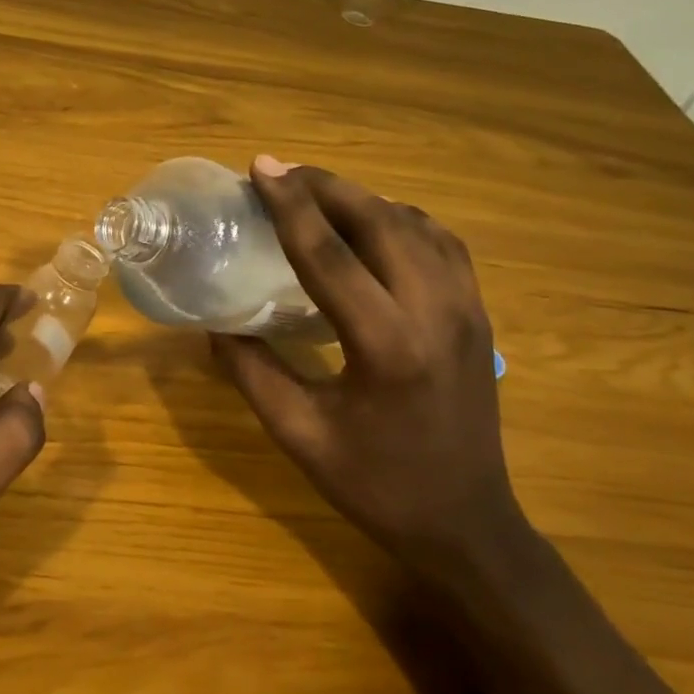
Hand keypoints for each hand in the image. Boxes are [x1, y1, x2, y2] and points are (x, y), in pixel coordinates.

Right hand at [209, 158, 523, 572]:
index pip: (328, 255)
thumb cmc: (376, 486)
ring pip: (415, 223)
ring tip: (317, 193)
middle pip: (379, 221)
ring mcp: (467, 309)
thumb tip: (214, 324)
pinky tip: (374, 225)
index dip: (289, 206)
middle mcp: (435, 312)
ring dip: (362, 199)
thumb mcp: (299, 435)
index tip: (260, 168)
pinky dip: (401, 219)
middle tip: (281, 173)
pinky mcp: (479, 314)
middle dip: (325, 187)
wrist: (467, 524)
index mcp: (386, 346)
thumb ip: (251, 373)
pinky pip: (442, 242)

******************************

Aim of the task:
In case the records contain pictures, keep those out and repeat the rest exactly.

Response box:
Hand keypoints for each hand in the image. Boxes are [x1, y1, x2, y2] and points are (x, y), in pixel coordinates.

Right hand at [209, 158, 523, 572]:
index pip: (328, 255)
thumb cmc: (376, 486)
ring pip: (415, 223)
ring tip: (317, 193)
middle pip: (379, 221)
ring mcp: (467, 309)
thumb tip: (214, 324)
pinky tip: (374, 225)
index dip: (289, 206)
middle mcp: (435, 312)
ring dip: (362, 199)
thumb mcp: (299, 435)
index tip: (260, 168)
pinky dip: (401, 219)
middle tip: (281, 173)
pinky mcp: (479, 314)
middle dip: (325, 187)
wrist: (467, 524)
index mcp: (386, 346)
thumb ip: (251, 373)
pinky pip: (442, 242)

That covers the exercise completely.